* Texte source *
-*-*-
Justice, justiciables et politiciens
Liviu Dragnea, chef de file des sociaux-démocrates et président de la Chambre des députés, n’a pas caché sa désillusion à l’égard de la manière dont la Commission juridique du Sénat de Bucarest avait géré la question de la dépénalisation de certains faits de corruption. Il a même fait savoir que la direction du parti allait discuter de la situation du président de cette Commission, à savoir le social-démocrate Şerban Nicolae.
Bogdan Matei, 05.05.2017, 13:31
Les sénateurs juristes avaient adopté, mercredi, les amendements proposés par Şerban Nicolae et par son collègue Liviu Brăiloiu, ainsi que par Traian Băsescu, ancien chef de l’Etat, actuellement sénateur du Parti Mouvement populaire. Ces amendements portaient sur la grâce de condamnés pour corruption.
Les Roumains n’ont pas tardé à réagir. Plusieurs milliers de personnes sont descendues dans la rue, mercredi soir, à Bucarest et dans d’autres grandes villes à travers le pays, pour protester contre la corruption des politiciens, soient-ils de droite ou de gauche, au pouvoir ou en opposition. Résultat: le lendemain, la même Commission juridique du Sénat, revenait sur son vote, rejetant la proposition de gracier certains délits, tels la corruption active et passive ou le trafic d’influence.
Le Parti national libéral, l’Union Sauvez la Roumanie et l’Union démocrate des Magyars de Roumanie ont dit « oui », lors de ce nouveau vote, tandis que les représentants de la coalition gouvernementale, formée du PSD et de l’Alliance des démocrates et de libéraux, se sont abstenus. Le fait que Şerban Nicolae n’ait pas encore démissionné de ses fonctions de président de la Commission juridique du Sénat ternit aussi bien sa propre image, que celle du Parti social-démocrate, a écrit sur sa page Facebook Victor Ponta, ancien premier ministre social-démocrate.
Voici les explications de Şerban Nicolae : « Hier comme aujourd’hui, la prise de la décision a été faite à l’aide des mêmes moyens démocratiques, sans crispation ni préméditation. Si nous nous sommes tous abstenus c’est parce que nous nous n’étions pas d’accord avec la procédure. Nous l’avons soumise au vote, mais nous n’avons pas changé d’option. Il n’y a donc eu aucune influence. Hier, nous avons voté en faveur des amendements, aujourd’hui nous avons choisi de nous abstenir, ne voulant pas dire oui ou non à cette procédure consistant à soumettre une nouvelle fois au vote des amendements déjà adoptés. Un point c‘est tout! »
-*-*-
* Consigne *
Pourriez-vous poursuivre l'article ci-dessus sur la grâce des condamnés pour corruption en Roumanie, à partir de sa dernière phrase ?

* Documents répertoriés *
-*-*-
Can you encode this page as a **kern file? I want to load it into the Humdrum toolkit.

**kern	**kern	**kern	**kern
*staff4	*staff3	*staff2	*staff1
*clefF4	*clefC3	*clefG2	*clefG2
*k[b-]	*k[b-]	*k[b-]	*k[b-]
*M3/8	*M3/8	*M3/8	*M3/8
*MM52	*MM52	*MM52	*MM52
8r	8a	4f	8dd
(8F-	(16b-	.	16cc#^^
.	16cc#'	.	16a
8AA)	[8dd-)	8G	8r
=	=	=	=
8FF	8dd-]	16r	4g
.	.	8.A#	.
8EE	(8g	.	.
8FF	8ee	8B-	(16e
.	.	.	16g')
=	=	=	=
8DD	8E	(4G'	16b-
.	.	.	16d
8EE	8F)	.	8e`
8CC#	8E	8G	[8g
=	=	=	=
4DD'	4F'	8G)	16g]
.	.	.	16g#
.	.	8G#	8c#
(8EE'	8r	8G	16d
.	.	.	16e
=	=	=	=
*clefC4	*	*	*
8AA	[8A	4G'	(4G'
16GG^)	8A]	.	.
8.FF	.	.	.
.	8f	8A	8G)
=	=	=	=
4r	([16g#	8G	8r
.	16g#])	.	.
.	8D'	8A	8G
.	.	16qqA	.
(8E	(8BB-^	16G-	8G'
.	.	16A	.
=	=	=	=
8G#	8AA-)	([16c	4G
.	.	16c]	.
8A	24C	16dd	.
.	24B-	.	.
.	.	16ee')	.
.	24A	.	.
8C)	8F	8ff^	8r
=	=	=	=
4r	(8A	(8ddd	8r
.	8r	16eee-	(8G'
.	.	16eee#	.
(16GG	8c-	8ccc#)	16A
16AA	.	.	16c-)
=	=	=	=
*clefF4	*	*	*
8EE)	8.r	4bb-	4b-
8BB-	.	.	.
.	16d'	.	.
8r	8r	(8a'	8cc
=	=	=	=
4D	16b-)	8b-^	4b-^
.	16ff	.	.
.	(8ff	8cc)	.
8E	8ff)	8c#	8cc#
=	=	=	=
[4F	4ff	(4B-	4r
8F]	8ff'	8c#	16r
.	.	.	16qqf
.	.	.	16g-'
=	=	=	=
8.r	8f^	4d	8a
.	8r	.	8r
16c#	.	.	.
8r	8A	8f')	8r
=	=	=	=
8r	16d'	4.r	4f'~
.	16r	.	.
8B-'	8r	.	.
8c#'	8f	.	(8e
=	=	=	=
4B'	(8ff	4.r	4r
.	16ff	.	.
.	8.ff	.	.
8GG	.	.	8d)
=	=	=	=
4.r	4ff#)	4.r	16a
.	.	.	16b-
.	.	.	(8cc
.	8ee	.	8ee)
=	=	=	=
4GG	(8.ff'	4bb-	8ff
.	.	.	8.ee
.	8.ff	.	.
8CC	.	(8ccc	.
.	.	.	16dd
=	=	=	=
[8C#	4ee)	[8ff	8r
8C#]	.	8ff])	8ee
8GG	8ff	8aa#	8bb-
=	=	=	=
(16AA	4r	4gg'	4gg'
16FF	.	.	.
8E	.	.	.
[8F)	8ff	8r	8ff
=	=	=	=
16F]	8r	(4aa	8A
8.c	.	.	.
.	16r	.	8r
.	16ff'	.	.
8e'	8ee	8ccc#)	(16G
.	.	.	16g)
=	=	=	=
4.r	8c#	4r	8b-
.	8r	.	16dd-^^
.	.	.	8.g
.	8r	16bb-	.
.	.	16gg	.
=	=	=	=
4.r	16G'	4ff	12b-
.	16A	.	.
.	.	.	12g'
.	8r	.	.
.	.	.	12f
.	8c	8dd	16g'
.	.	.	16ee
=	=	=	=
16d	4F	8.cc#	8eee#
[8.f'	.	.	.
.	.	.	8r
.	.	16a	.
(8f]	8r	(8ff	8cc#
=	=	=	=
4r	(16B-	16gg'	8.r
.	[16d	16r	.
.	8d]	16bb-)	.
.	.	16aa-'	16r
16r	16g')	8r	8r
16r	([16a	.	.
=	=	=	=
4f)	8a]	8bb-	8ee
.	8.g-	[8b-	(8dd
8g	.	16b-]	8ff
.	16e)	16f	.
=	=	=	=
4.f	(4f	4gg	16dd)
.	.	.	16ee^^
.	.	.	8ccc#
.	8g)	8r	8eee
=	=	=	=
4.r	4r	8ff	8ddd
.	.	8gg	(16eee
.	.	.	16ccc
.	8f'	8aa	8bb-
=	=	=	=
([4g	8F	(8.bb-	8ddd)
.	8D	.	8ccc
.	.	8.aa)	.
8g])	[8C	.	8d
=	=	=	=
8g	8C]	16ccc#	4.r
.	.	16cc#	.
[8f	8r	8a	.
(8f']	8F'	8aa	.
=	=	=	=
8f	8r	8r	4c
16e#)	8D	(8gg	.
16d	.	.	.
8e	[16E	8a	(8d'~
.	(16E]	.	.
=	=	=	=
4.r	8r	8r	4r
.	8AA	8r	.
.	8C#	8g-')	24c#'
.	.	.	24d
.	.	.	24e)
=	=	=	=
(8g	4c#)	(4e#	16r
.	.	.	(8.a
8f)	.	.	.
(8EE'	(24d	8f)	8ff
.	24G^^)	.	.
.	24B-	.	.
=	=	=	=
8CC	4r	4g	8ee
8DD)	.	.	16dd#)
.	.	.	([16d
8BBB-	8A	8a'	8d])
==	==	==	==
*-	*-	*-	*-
-*-*-
* Réponse attendue *
Malgré le rejet de son initiative législative, Traian Băsescu a fait preuve d’esprit de suite dans sa plaidoirie en faveur de la grâce des personnes condamnées pour abus de fonctions : « Chez nous, l’abus de fonctions a été traité de manière excessive. A preuve, le dernier rapport de la cheffe de la Direction nationale anticorruption, selon lequel 2.150 dossiers portant sur ce délit sont instruits actuellement. A comparer cette situation avec ce qui se passe ailleurs en Europe, je crois que le nombre de ces dossiers ne dépasse pas la centaine. Cela prouve que l’on a affaire à une application défectueuse de la loi, chose démontrée par la Cour constitutionnelle aussi. »
Jeudi encore, la Cour Constitutionnelle a rejeté, à la majorité des voix, la saisine du Défenseur des droits relative à l’article de loi stipulant que les personnes ayant subi une condamnation pénale ne peuvent pas être membres du gouvernement. C’était justement la loi qui avait bloqué l’accès à la présidence de l’Exécutif du leader social-démocrate Liviu Dragnea et ce malgré la victoire nette de son parti lors des élections législatives de décembre 2016. Liviu Dragnea avait été condamné, l’année dernière, à deux ans de prison avec sursis, pour avoir essayé de frauder le référendum organisé en 2012 sur la destitution du chef de l’Etat à cette époque-là, Traian Băsescu.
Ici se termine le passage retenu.